Data in this exercise:
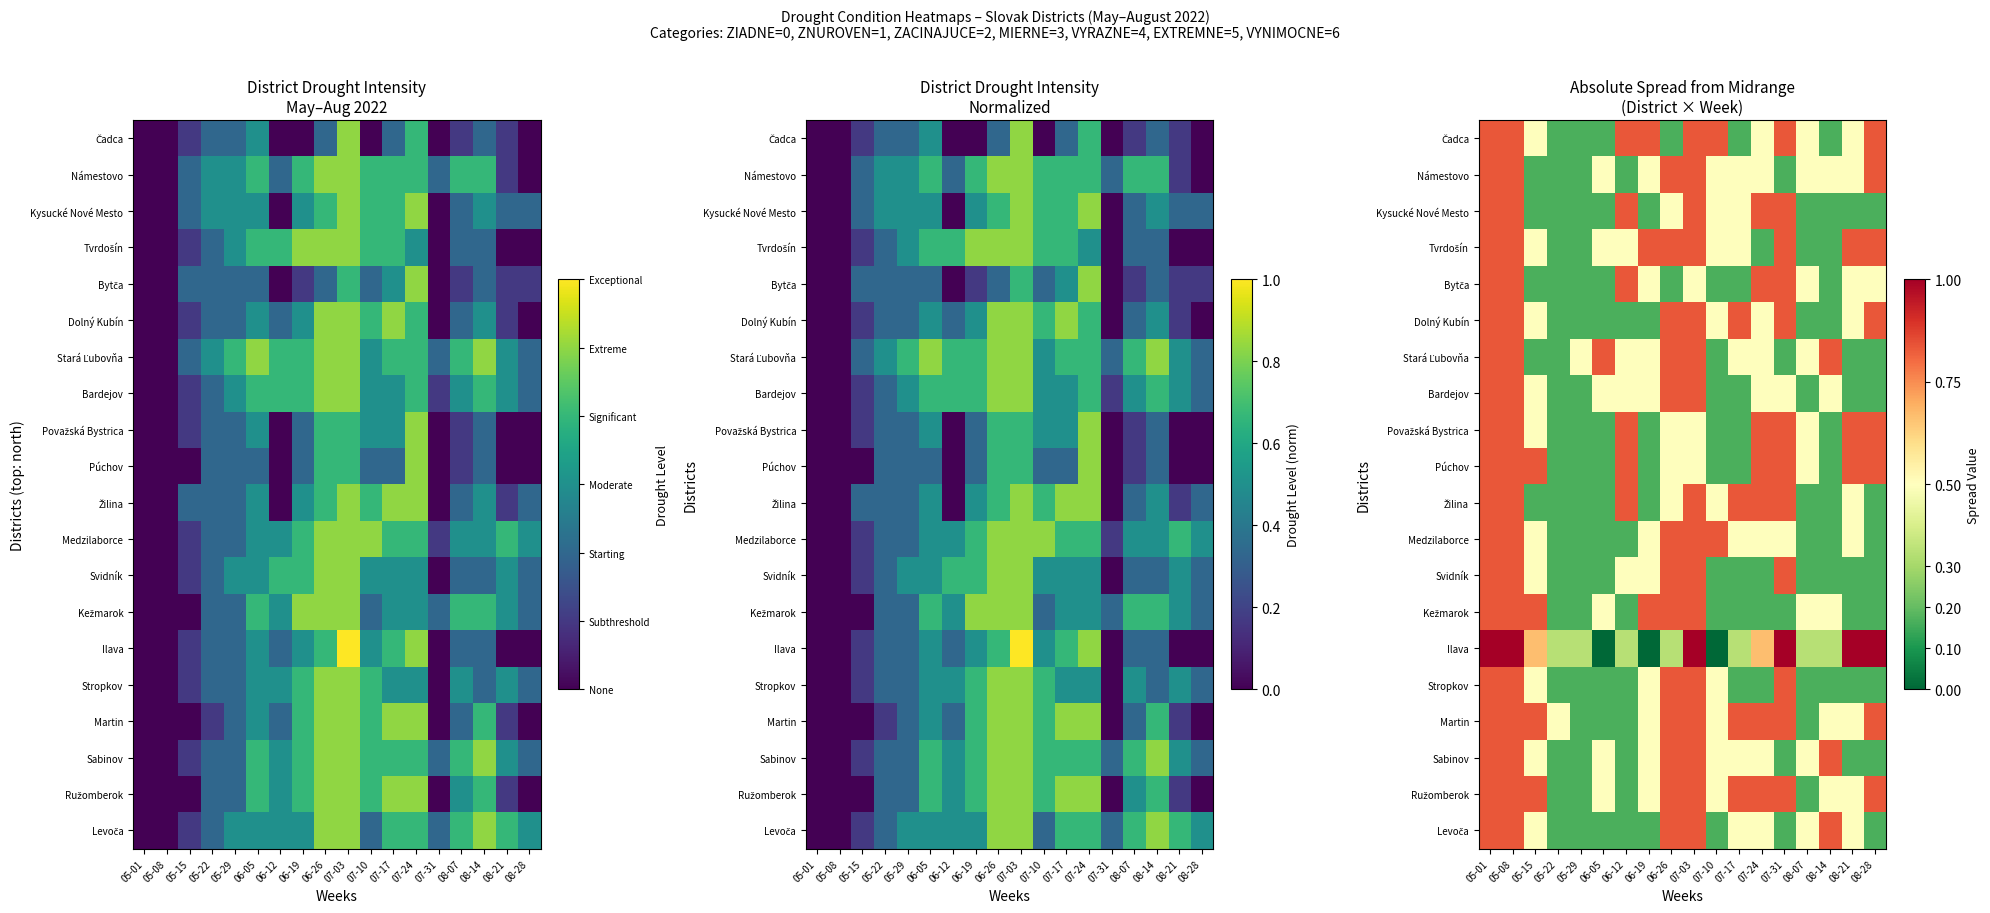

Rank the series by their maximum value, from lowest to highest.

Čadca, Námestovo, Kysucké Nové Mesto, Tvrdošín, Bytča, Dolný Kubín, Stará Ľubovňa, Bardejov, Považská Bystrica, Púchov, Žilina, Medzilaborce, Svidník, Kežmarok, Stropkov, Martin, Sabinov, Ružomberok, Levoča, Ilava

---

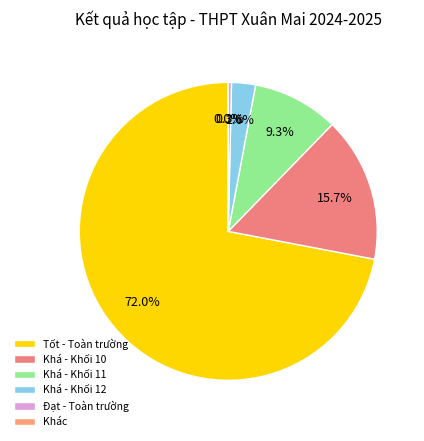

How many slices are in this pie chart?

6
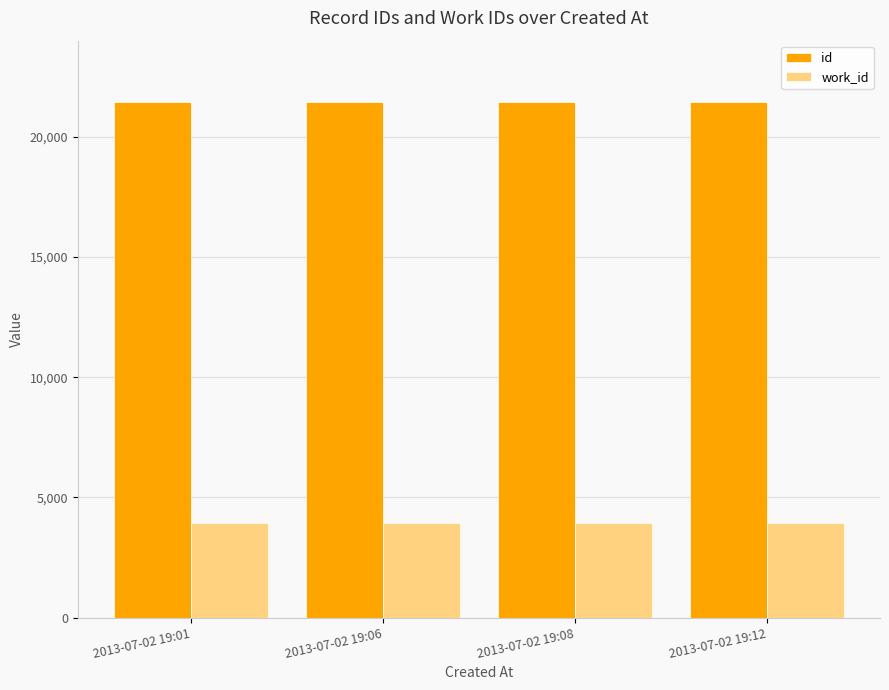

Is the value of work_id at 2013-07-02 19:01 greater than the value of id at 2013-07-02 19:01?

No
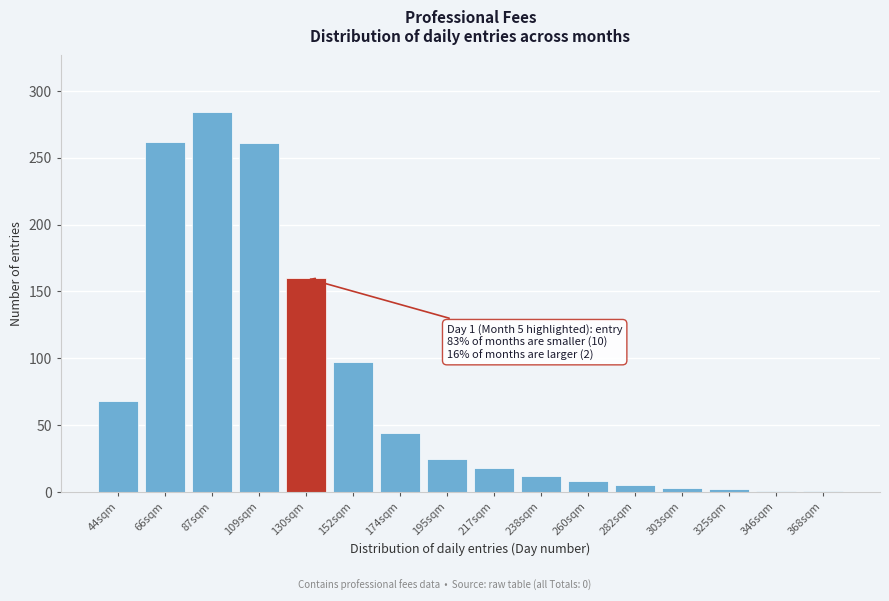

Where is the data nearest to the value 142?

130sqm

Problem: How many lines of the material above contain the string "value"? Count it only where the case matches, and reply with the number alone.

Solution: 3